Стилистика поэмы, действие которой протекает в патриархальном сельском Провансе 30—40-х годов XIX в., в значительной мере определяется сознательно используемыми античными реминисценциями. Самое строение поэмы «Мирей», состоящей из двенадцати песней, внушено формой вергилиевского эпоса. Вместе с тем поэма насыщена этнографическим, историческим и фольклорным материалом, знакомящим читателя со своеобразной и древней культурой Прованса. Девятая песнь посвящена повествованию о принятии Провансом христианства: Мистраль излагает легенду о прибытии первых христиан к берегам Прованса, красочно описывает представления в цирке языческого Арля и т. д. Поэму дополняют авторские примечания; в них разъясняется смысл сельскохозяйственных терминов, уточняется географическое положение деревень и городов, упомянутых в тексте, содержатся обширные сведения о провансальском языке. Научное исследование и художественное повествование в поэме сливаются, образуя единое целое.
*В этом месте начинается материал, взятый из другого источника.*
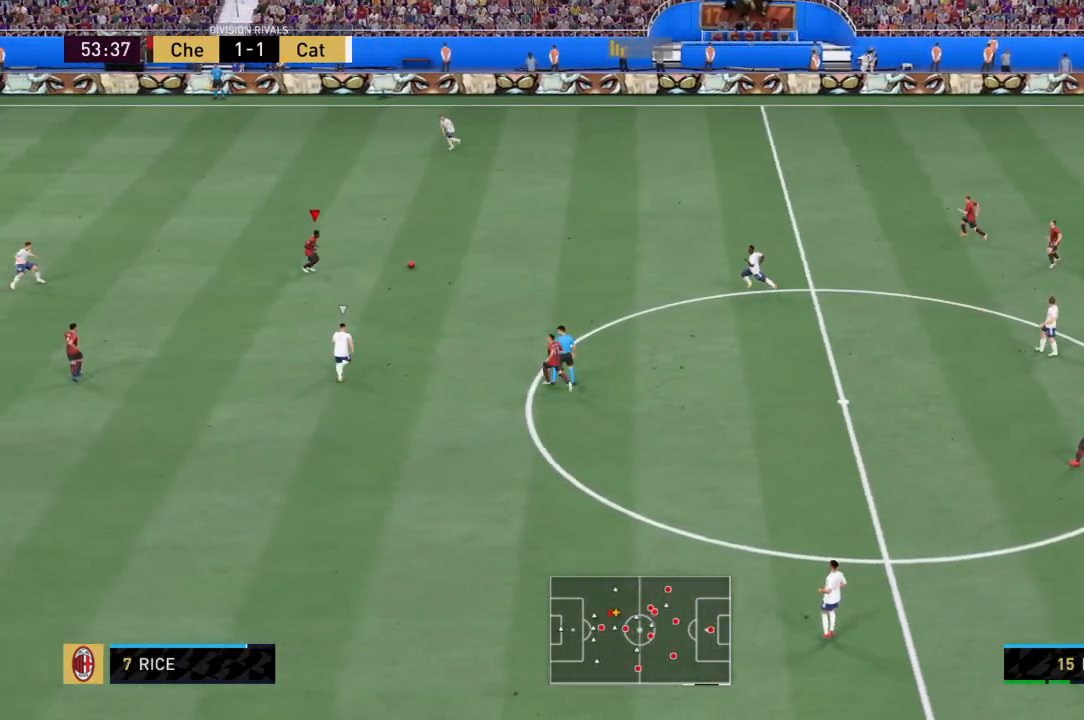
{"buttons": [], "left_stick": "down-right", "right_stick": "center", "events": [[67, "CROSS", "up"]]}
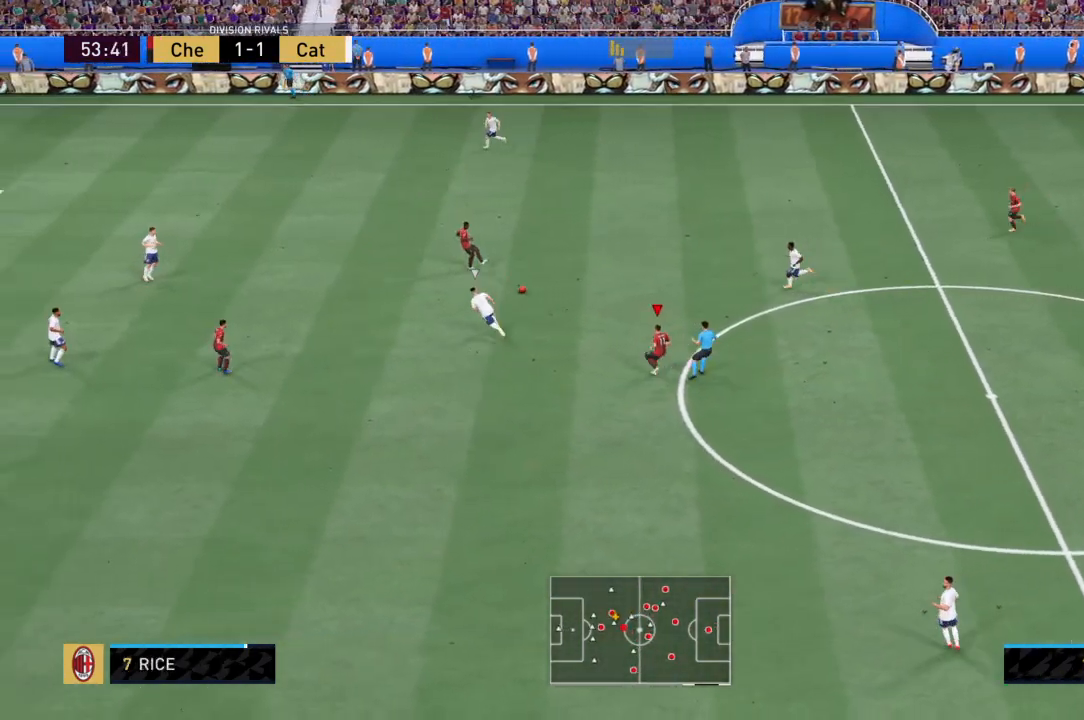
{"buttons": [], "left_stick": "down-left", "right_stick": "center", "events": [[234, "left_stick", "down"], [334, "left_stick", "down-left"]]}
Пространные описания создают фон для несложного действия — истории несчастной любви

325

юной крестьянки Мирей и бедного торговца корзинами Винсена. Родители препятствуют браку влюбленных, и в конце поэмы Мирей умирает от любви: ее чистому чувству нет места на земле, говорят героине явившиеся ей в предсмертном видении святые, которые когда-то принесли Провансу христианскую веру. Они увозят на своем корабле душу Мирей. Так соединяются в поэме реальность и легенда, седая старина и настоящее. Сказочно прекрасный Прованс, прямой наследник древней культуры языческого мира и хранитель патриархально-католических идеалов мира христианского, предстает страной живых легенд, где прошлое, не умирая, живет в настоящем. Эта мысль, ясно выраженная сюжетом поэмы, воплощена в ее стиле: наряду с вергилиевскими реминисценциями в нее входят также умелые стилизации в средневековом вкусе. Так, беседа Мирей и добивающегося ее руки Уррии сохраняет черты «спора» — одного из жанров провансальской поэзии XI—XII вв., а крестьянка Азалаида рассуждает о любви, как героини средневекового латинского трактата Андрея Капеллана.

Интерес к истории и фольклору связывает Мистраля с романтизмом; любовь к подробным описаниям и античной классике — с литературой XVIII в. Вместе с тем обращение к Вергилию, как и чувствительный сюжет поэмы, ее несчастный финал и особенно введение в действие христианских чудес позволяют сблизить «Мирей» с тем идеалом эпической поэмы Нового времени, который конструировал в «Гении христианства» Шатобриан.

Следующее десятилетие было для Мистраля особенно плодотворным: он занимался составлением провансальско-французского словаря, публиковал в периодической печати стихи и рассказы, работал над новой эпической поэмой «Календаль» (1866).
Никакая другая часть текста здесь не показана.